For those of you who follow us on Facebook, you may remember a little while ago I sent out a post to see if anyone had ever seen an enlarged nipple on their dog. Just one nipple, not all of them. Oh, and I should specify, on their boy dog – so this would be a non-baby-making-related issue.
Our darling Oscar, the center of our universe, had what appeared to be an enlarged nipple. Now, we’re no stranger to “weird things” on our boy. Just a year ago, we had a lump removed from his toe, which turned to be nothing, but better safe than sorry. So when Nipplegate popped up, we took him right to the vet to have it checked out.
Turns out, it wasn’t the nipple itself that was enlarged after all. The initial diagnosis was a skin tag right next to his nipple – a benign mass that, while gross, generally isn’t anything to worry about. We were sent home with instructions to keep an eye on it, and if it changed color or size, or started to bother Oscar at all, that we should come back and lop that sucker right off. Well without going into any gory details, about a week later is started to bother him.
He came home from our return trip to the vet groggy and embarrassed in a dreaded Cone of Shame while we waited for the Mystery Growth to be sent off for analysis. Oscar must have been finding some toads to get friendly with, because it turned out to be nothing but a big wrinkly wart. Gross, but whew!
While we would have been happy to avoid a trip to the vet (and the bill that came along with it), we were glad that we got it checked out. If we didn’t look into it, and later it turned to be something serious that we could have avoided, we never would have forgiven ourselves. Admittedly, since Oscar is “Our First Dog” we err on the side of caution more often than not when dealing with the unknown. Thankfully, our vet is fantastically patient, and is more than willing to talk us off our ledge when Oscar does something like eat a book of matches (“ohmigosh is that poison??”) or if we just can’t remember how long we should wait after we apply his flea/tick topical before we give him a bath (two days, if you’re curious).

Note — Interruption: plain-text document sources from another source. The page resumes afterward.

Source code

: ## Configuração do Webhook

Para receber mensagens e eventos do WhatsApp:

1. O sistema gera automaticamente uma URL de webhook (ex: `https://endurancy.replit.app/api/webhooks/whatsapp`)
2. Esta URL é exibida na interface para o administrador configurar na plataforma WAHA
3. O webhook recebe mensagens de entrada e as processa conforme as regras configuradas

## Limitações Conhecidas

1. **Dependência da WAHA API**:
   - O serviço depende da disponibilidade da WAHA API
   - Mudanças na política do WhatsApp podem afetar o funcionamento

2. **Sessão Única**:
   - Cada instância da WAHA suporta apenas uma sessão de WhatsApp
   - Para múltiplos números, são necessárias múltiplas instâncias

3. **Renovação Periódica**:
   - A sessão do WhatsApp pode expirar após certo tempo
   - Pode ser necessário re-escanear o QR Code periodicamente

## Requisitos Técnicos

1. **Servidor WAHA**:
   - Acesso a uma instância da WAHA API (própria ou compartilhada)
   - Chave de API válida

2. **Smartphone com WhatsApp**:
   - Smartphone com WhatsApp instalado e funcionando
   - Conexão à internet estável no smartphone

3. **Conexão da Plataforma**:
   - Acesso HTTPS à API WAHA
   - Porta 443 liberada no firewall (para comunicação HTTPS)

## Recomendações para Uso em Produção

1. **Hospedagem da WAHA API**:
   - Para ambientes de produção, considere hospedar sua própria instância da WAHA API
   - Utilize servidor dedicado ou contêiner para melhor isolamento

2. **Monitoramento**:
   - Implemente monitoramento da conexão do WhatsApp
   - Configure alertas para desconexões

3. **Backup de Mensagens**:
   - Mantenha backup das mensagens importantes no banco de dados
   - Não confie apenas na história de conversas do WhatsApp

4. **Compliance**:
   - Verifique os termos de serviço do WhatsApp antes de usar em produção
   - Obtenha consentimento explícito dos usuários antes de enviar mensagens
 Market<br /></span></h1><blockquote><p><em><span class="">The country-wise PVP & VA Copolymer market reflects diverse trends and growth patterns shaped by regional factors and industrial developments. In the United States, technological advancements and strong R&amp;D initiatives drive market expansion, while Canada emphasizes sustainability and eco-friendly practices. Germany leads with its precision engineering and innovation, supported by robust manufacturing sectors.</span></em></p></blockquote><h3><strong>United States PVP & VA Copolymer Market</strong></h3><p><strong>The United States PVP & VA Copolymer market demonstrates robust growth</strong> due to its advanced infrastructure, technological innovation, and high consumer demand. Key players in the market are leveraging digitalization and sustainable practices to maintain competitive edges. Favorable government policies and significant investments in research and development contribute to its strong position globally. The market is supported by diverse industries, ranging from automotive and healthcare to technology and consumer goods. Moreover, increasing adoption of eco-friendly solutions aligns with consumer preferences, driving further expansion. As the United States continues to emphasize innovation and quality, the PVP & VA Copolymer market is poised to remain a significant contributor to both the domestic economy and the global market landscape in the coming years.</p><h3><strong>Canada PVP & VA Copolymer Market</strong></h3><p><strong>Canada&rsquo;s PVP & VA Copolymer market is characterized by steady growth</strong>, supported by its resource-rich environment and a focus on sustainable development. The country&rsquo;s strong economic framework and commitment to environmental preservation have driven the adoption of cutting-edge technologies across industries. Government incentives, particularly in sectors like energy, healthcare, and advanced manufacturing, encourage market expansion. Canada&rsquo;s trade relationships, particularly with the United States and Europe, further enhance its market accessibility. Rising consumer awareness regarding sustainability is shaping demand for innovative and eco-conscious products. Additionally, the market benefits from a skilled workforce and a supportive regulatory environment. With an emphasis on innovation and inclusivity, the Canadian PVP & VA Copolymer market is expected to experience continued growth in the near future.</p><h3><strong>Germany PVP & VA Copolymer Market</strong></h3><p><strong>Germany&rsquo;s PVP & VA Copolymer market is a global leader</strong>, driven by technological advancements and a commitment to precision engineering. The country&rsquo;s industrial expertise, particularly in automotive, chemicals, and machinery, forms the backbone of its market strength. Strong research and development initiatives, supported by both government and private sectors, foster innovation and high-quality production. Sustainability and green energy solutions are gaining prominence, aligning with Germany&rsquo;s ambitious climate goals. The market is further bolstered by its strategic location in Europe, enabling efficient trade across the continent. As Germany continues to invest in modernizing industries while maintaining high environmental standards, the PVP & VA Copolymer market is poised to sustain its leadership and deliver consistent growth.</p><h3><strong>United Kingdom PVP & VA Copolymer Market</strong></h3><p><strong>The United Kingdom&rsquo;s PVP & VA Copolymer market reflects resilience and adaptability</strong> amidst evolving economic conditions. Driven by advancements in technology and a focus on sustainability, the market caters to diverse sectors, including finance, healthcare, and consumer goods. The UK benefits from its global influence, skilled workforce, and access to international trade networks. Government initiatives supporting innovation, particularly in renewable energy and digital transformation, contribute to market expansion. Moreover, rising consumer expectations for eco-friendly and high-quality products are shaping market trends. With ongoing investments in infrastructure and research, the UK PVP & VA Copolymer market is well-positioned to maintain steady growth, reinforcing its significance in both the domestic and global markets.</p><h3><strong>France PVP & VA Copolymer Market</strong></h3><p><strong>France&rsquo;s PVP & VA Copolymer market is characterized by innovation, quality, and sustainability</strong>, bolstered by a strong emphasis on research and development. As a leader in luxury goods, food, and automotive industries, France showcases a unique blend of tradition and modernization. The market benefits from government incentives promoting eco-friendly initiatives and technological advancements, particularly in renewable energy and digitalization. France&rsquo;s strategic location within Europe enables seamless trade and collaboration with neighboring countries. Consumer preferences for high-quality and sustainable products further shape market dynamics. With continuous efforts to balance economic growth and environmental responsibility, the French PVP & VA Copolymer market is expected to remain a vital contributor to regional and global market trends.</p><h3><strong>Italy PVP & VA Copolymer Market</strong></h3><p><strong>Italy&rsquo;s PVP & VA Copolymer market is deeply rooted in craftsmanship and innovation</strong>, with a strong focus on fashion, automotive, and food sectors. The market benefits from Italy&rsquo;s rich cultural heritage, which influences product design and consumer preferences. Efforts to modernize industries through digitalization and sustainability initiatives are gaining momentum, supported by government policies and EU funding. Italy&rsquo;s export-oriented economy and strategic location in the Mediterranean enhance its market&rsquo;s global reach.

The bottom line is that Oscar is our baby. We love him with our whole hearts and we would do anything for him. We might be a little overly protective and neurotic at times, but – well, no “but,” I don’t need to make excuses or rationalize it, he’s our kid and we love him. We will gladly shell out the cash for an office visit if something is going on that we’re not sure about, if for nothing other than peace of mind.
And we can sleep easy now knowing that Oscar is happy and healthy….well, “healthy” anyway. He’ll be happier once he’s out of that cone.